SANTA FE, N.M. — New Mexico teachers, school workers and higher education employees would face reduced retirement benefits and, down the road, a minimum retirement age of 55 under a plan adopted Monday by the Educational Retirement Board.
With a steadily growing gulf between retirement benefits that must be paid and assets on hand to foot the bill, members of the pension fund’s board said tough decisions have to be made before the situation worsens.
“It has to be redesigned,” state Treasurer James Lewis said of the fund, which covers roughly 97,000 workers and retirees. “We don’t have an option if we want to keep it solvent.”
However, the president of a teachers union said the plan adopted Monday isn’t acceptable because it would reduce benefits for both future and current retirees.
“We can’t support any plan that affects currently vested employees,” said National Education Association-New Mexico President Sharon Morgan.
Morgan and other labor leaders who attended Monday’s meeting in Albuquerque raised the possibility of affected employees taking legal action against the state if the plan is approved by the Legislature.
Several states, including Colorado, have seen retirees file lawsuits in response to pared-back public employee retirement benefits.
The plan adopted at Monday’s meeting in Albuquerque would trim the annual “cost-of-living adjustment” increases that – starting at age 65 – enhance the benefits received by eligible retirees to keep pace with inflation. Annual increases would be decreased from an average over time of 2 percent to an average of 1.75 percent.
Meanwhile, a minimum retirement age of 55 would not take effect for 10 years, giving employees close to retirement age time to prepare.
New Mexico, unlike many states, doesn’t currently have a minimum retirement age for teachers and other education workers, though employees generally have to work at least 25 years to be eligible for full retirement.
In the weeks leading up to Monday’s vote, the Educational Retirement Board held about a dozen public hearings around the state to discuss solvency proposals. More than 3,400 people provided responses to the plans under consideration.
The plan adopted by ERB members on a 4-3 vote will be presented next month to an interim legislative committee. The full Legislature could then take it up during its 30-day regular session that starts Jan. 17.
While lawmakers and Gov. Susana Martinez will have the ultimate say on how to shore up the pension fund, several ERB members said the board had shown political courage by taking up the hot-button issue.
“There are many other (states) that are just procrastinating and are doing so at great peril,” board member Brad Day said.
The solvency crunch facing the state’s education pension fund – one of two public retirement systems in New Mexico – is chiefly due to workers retiring younger and living longer, a state budget crunch that has prompted lawmakers to delay approved contribution hikes and market-driven investment losses in recent years.
The Educational Retirement Board had an estimated unfunded liability of about $5.9 billion as of earlier this year, marking the difference between benefits due to be paid out to current and future retirees and assets managed. As of June 30, the pension fund had about $15.4 billion in liabilities and about $9.5 billion in assets. The fund’s balance had decreased to $9.1 billion at the end of October.

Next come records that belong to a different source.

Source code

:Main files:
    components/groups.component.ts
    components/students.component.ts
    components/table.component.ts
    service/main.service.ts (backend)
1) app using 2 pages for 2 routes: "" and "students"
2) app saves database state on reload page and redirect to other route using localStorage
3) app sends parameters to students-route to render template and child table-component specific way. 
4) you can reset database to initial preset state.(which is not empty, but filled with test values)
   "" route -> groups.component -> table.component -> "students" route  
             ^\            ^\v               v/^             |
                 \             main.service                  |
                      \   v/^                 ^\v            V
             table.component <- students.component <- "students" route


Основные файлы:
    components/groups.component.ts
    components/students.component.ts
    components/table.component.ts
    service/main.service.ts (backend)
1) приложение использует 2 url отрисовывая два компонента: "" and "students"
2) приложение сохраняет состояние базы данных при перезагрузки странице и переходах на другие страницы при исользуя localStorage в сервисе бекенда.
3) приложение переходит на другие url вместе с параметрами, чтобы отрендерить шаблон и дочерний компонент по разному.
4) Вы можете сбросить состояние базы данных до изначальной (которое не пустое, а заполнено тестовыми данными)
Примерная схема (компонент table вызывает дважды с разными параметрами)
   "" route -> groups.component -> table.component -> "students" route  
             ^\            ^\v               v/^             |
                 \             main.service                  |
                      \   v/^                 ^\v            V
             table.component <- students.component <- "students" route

The proposed changes adopted Monday are projected to improve the funded ratio – which measures assets against liabilities – to 78 percent by 2030. The current funded ratio for the ERB is about 61 percent. A ratio of 80 percent or better is generally considered healthy.

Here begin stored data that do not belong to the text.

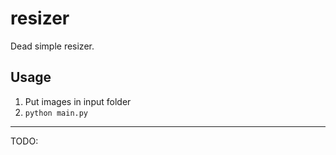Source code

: # resizer

Dead simple resizer.

## Usage

1. Put images in input folder
2. `python main.py`

---

TODO:

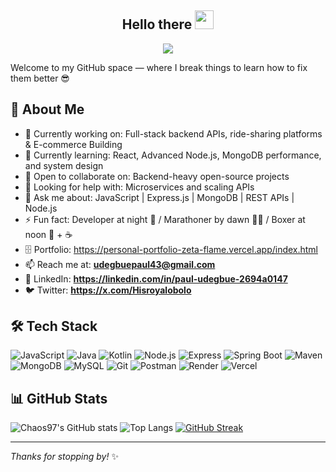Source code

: <h2 align="center">Hello there <img src="https://raw.githubusercontent.com/MartinHeinz/MartinHeinz/master/wave.gif" width="30px"></h2>

<!-- Animation Typing -->
<p align="center">
  <a href="https://github.com/DenverCoder1/readme-typing-svg">
    <img src="https://readme-typing-svg.herokuapp.com?font=Fira+Code&pause=1000&color=3498DB&center=true&vCenter=true&width=700&lines=I'm+Paul+Udegbue+(Chaos97);Backend+Developer+%7C+Marathoner+%7C+Boxer;Welcome+to+my+GitHub+space!">
  </a>
</p>
<!-- Animation Typing: END -->
Welcome to my GitHub space — where I break things to learn how to fix them better 😎

## 🚀 About Me
- 🔭 Currently working on: Full-stack backend APIs, ride-sharing platforms & E-commerce Building
- 🌱 Currently learning: React, Advanced Node.js, MongoDB performance, and system design
- 👯 Open to collaborate on: Backend-heavy open-source projects
- 🤔 Looking for help with: Microservices and scaling APIs
- 💬 Ask me about: JavaScript | Express.js | MongoDB | REST APIs | Node.js
- ⚡ Fun fact: Developer at night 🌙 / Marathoner by dawn 🏃‍♂️ / Boxer at noon 🥊 + ☕
- 🗄 Portfolio: https://personal-portfolio-zeta-flame.vercel.app/index.html
- 📫 Reach me at: **udegbuepaul43@gmail.com**
- 💼 LinkedIn: **https://linkedin.com/in/paul-udegbue-2694a0147**
- 🐦 Twitter: **https://x.com/Hisroyalobolo**


## 🛠️ Tech Stack
![JavaScript](https://img.shields.io/badge/-JavaScript-black?style=flat-square&logo=javascript)
![Java](https://img.shields.io/badge/Java-black?style=flat-square&logo=openjdk&logoColor=white)
![Kotlin](https://img.shields.io/badge/-Kotlin-black?style=flat-square&logo=kotlin&logoColor=white)
![Node.js](https://img.shields.io/badge/-Node.js-black?style=flat-square&logo=node.js)
![Express](https://img.shields.io/badge/-Express-black?style=flat-square&logo=express)
![Spring Boot](https://img.shields.io/badge/SpringBoot-6DB33F?style=flat-square&logo=springboot&logoColor=white)
![Maven](https://img.shields.io/badge/Maven-C71A36?style=flat-square&logo=apachemaven&logoColor=white)
![MongoDB](https://img.shields.io/badge/-MongoDB-black?style=flat-square&logo=mongodb)
![MySQL](https://img.shields.io/badge/-MySQL-black?style=flat-square&logo=MySQL)
![Git](https://img.shields.io/badge/-Git-black?style=flat-square&logo=git)
![Postman](https://img.shields.io/badge/-Postman-black?style=flat-square&logo=postman)
![Render](https://img.shields.io/badge/-Render-black?style=flat-square&logo=render&logoColor=white)
![Vercel](https://img.shields.io/badge/-Vercel-black?style=flat-square&logo=vercel&logoColor=white)
## 📊 GitHub Stats

![Chaos97's GitHub stats](https://github-readme-stats.vercel.app/api?username=Chaos97-oss&show_icons=true&theme=radical)
![Top Langs](https://github-readme-stats.vercel.app/api/top-langs/?username=Chaos97-oss&layout=compact&theme=radical)
[![GitHub Streak](https://streak-stats.demolab.com/?user=chaos97-oss)](https://git.io/streak-stats)




---

_Thanks for stopping by!_ ✨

Last year, the ERB recommended increasing both employee and taxpayer contributions into the pension fund, but that proposal, along with a number of other proposed fixes, failed to win support in the Legislature.
However, lawmakers did approve a temporary increase in public employee contributions – in addition to a corresponding cut in taxpayers’ contributions – to help balance the state’s $5.6 billion budget.
Like most public employees, retired educators also receive Social Security, based on contributions made by taxpayers and the workers themselves. Employers currently contribute 6.2 percent of employees’ salaries to Social Security, while employees pay 4.2 percent during the length of their career.